Now Buddhism sees the kind of sensual lust that has destroyed Tiger Woods’s marriage as a serious hindrance to following the noble eight-fold path that leads to Nirvana. Although in Buddhism there is no personal God who can grant forgiveness, Buddhism does offer very concrete practices to help a person overcome lust and other deleterious habits of thought and behavior. And Brit Hume did not deny any of this. He did not suggest that Woods’s destructive behavior was the result of his Buddhism. He did not assert that Christians are incapable of the same depravity that has come to light in Woods’s life. He just pointed out that, in his opinion, what Tiger Woods really needed was forgiveness and that forgiveness was not a feature of Buddhism, as it is of the Christian faith.

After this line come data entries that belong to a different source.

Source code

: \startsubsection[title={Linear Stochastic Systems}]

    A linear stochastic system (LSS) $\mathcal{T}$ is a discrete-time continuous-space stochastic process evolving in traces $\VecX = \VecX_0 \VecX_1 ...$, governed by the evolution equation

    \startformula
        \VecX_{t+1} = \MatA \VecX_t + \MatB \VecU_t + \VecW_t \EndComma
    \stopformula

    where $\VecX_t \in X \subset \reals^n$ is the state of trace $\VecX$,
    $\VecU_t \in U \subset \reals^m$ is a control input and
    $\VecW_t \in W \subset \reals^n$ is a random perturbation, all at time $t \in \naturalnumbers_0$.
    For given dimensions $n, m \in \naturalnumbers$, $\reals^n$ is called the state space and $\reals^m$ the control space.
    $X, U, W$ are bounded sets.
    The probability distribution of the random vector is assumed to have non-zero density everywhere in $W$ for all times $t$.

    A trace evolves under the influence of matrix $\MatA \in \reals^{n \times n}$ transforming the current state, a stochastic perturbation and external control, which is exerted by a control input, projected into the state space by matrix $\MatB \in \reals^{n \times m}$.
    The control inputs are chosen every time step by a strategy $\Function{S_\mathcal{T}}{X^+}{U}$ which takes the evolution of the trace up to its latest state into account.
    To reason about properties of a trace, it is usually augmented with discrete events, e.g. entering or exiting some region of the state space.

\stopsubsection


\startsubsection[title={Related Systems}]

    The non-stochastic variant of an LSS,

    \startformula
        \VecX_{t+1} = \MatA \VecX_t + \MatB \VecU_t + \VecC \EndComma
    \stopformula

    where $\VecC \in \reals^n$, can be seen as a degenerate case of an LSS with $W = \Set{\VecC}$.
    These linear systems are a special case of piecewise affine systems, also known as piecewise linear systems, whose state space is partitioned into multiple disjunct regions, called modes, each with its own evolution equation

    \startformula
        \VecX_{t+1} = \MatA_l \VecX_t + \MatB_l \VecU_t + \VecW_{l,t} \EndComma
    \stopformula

And on that Hume was right. He was right about the difference between the two faiths and he was right about Tiger. Tiger Woods, like every other sinner — like every one of us — does need forgiveness. He needs Jesus. And that’s why, in the Christian account of things, no matter how politically incorrect it may be, no matter how much the world writhes upon hearing it — religion is never a mere private affair. It is a public — publicized, proclaimed, heralded, shouted from the rooftops — account of reality, belief in which is confessed publicly. In fact, it is the account of reality that is the basis of our entire civilization, and what could be more public than that?
It is the job of serious Christians to make the world acquainted with the Gospel, with the Good News that here there is forgiveness. But Brit Hume said something more — something very interesting: that not only is forgiveness available, but so is recovery.
Grace is power. It is the power to overcome evil with good, to be freed from the control of lust, greed, anger, and other sins. It is a power that we don’t just have to work hard enough or practice enough to possess, but instead it is given to us by a personal God who made us and loves us all. He loves all human beings, Christian and non-Christian, and just as he makes the rain fall upon the righteous and the ungodly, so He bestows such gifts as athletic talent and intelligence upon Christians and non-Christians with great liberality. And anyway, what would the world say if God only let Christians win at sports?
God bless Brit Hume for not being ashamed of the Gospel, for loving Tiger Woods enough to point him to Christ, for not being cowed by political correctness into hiding his faith. I don’t know what 2010 has in store for Tiger Woods — or any of us — but if Brit Hume’s example encourages other Christians to speak out boldly and offer Christ to everyone, it will be a great year!